Open tickets having to do with multi-tenancy
Concurrent schema migrations (multiple users changing schema at once) - CASSANDRA-1391
For multi-tenant order preserved partitioning, auto/online load balancing is pretty important CASSANDRA-1418
Track per-user/per-keyspace statistics CASSANDRA-841
Improve load balancing to take into account load in terms of operations - probably add no. of operations performed on top of disk space used CASSANDRA-1037
Set query/resultset limits per CF to help prevent OOMing nodes CASSANDRA-2068
Completed tickets having to do with multi-tenancy
Provide relative memory usage settings for Memtables (and eventually caches) out of configurable totals CASSANDRA-2006
Ability to lock down schemas for Column Families - CASSANDRA-1554
Better authorization system - CASSANDRA-1271
Dynamic schema changes - CASSANDRA-44
Basic scheduling based on keyspace - CASSANDRA-1035
CASSANDRA-1237 - Store AccessLevels externally to IAuthenticator (better authorization system)

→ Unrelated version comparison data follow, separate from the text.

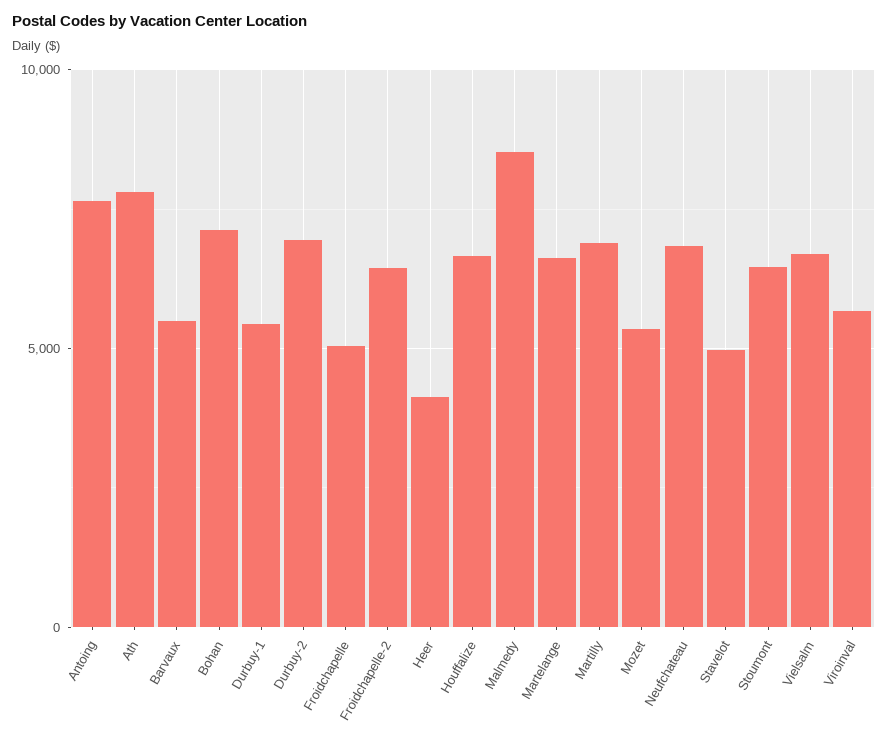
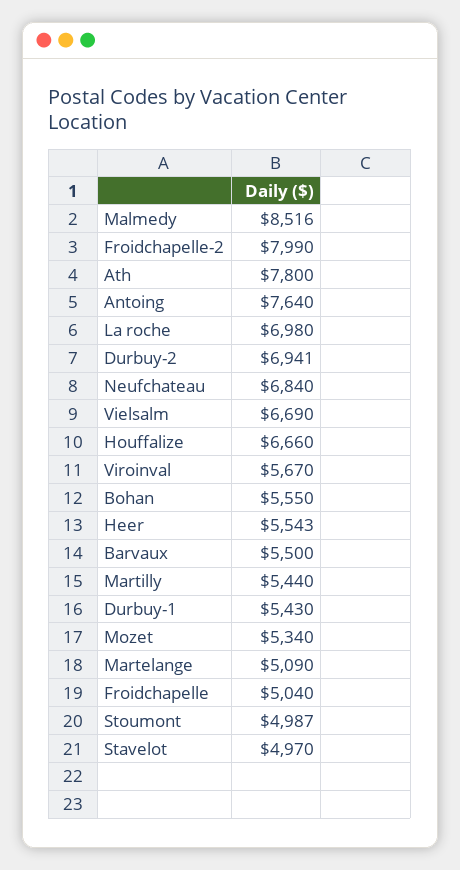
Bohan: 7000 -> 5550
Froidchapelle-2: 6500 -> 7990
Heer: 4000 -> 5543
Martelange: 6500 -> 5090
Martilly: 7000 -> 5440
Stoumont: 6500 -> 4987
La roche: none -> 6980

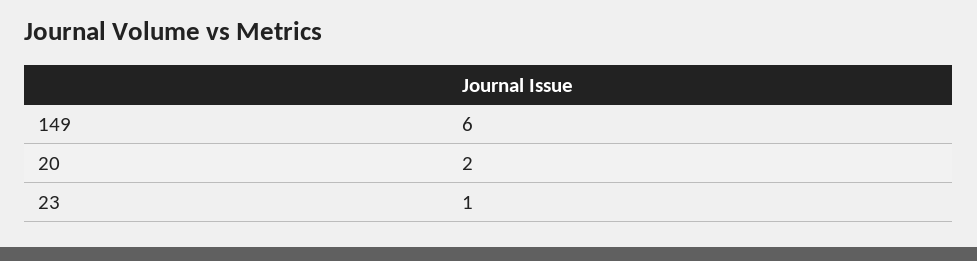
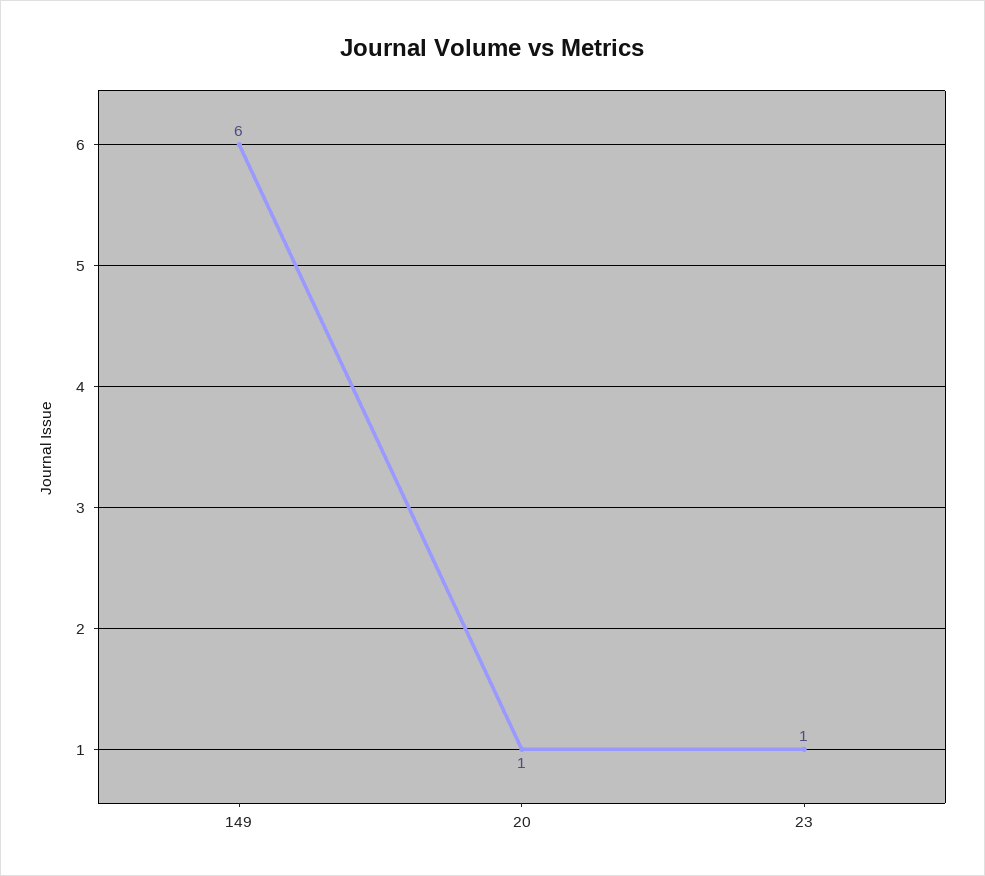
20: 2 -> 1

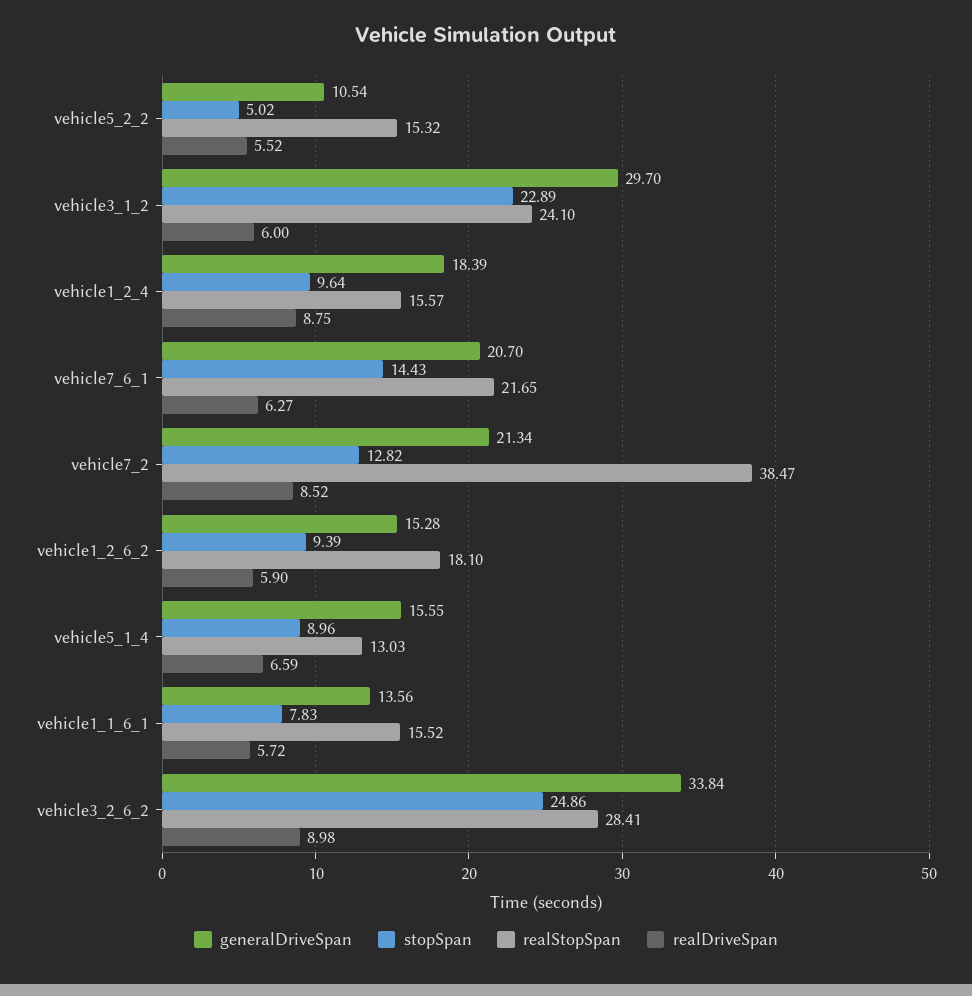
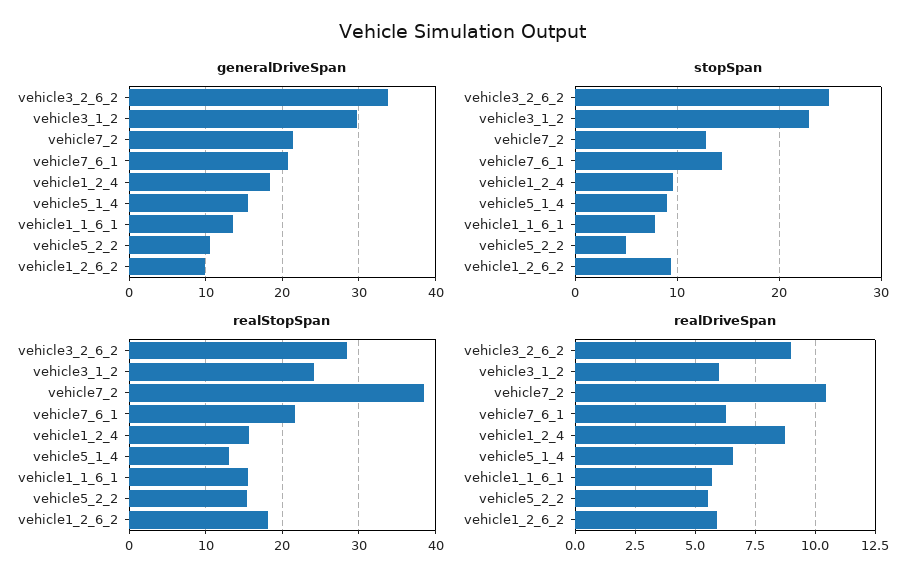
realDriveSpan, vehicle7_2: 8.52 -> 10.5
generalDriveSpan, vehicle1_2_6_2: 15.28 -> 10

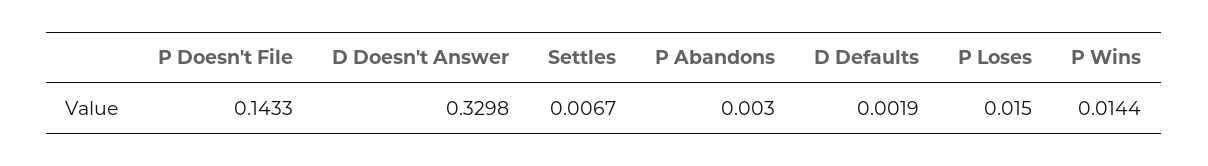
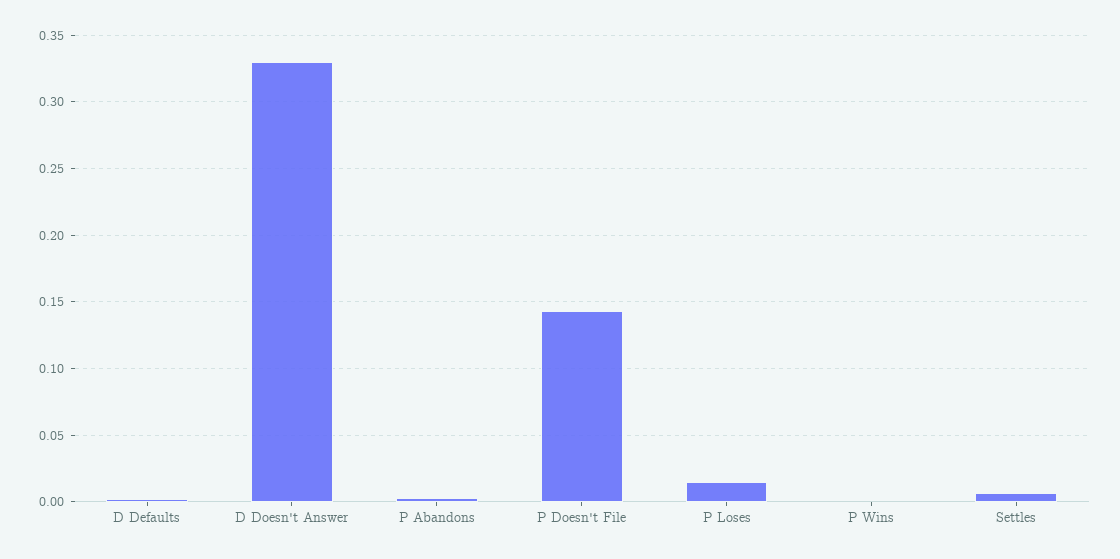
P Wins: 0.0144 -> 0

Implement a weighted scheduler - e.g. for dev/prod accounts on the same cluster CASSANDRA-1485
Ideas under consideration
- Compaction fairness: currently, compaction makes no attempt to balance attention across multiple CFs
Include memory usage in "load" considerations for load balancing: ColumnFamilies with higher cache requirements have memory to consider.
- Namespaces - in a multi-tenant use case, each user might like to have a keyspace XYZ for whatever reason. So it might be nice to have namespaces so that keyspace XYZ could be specific to their user. Ideally this would be an option that would not affect those that don't use namespaces.
- The distinction from keyspaces is that a namespace would be completely transparent to the user: the existence of namespaces would not be exposed. It might be returned by the authentication backend on login, and prefixed to keyspaces transparently.
- JMX authentication without breaking nodetool - currently if you try to use JMX authentication, some of the Cassandra tools won't connect properly.
Perhaps provide a way to throttle certain operations, maybe useful outside the scope of multi-tenancy. Voldemort, for example, uses a throttler for operations that quickly iterate over all the data of a node, such as a rebalance.
The Hector java client for Cassandra has experimental support for a “Shared Keyspace, Shared Column Families” multi-tenancy model that allows for application-level virtual keyspaces Virtual keyspaces in Hector.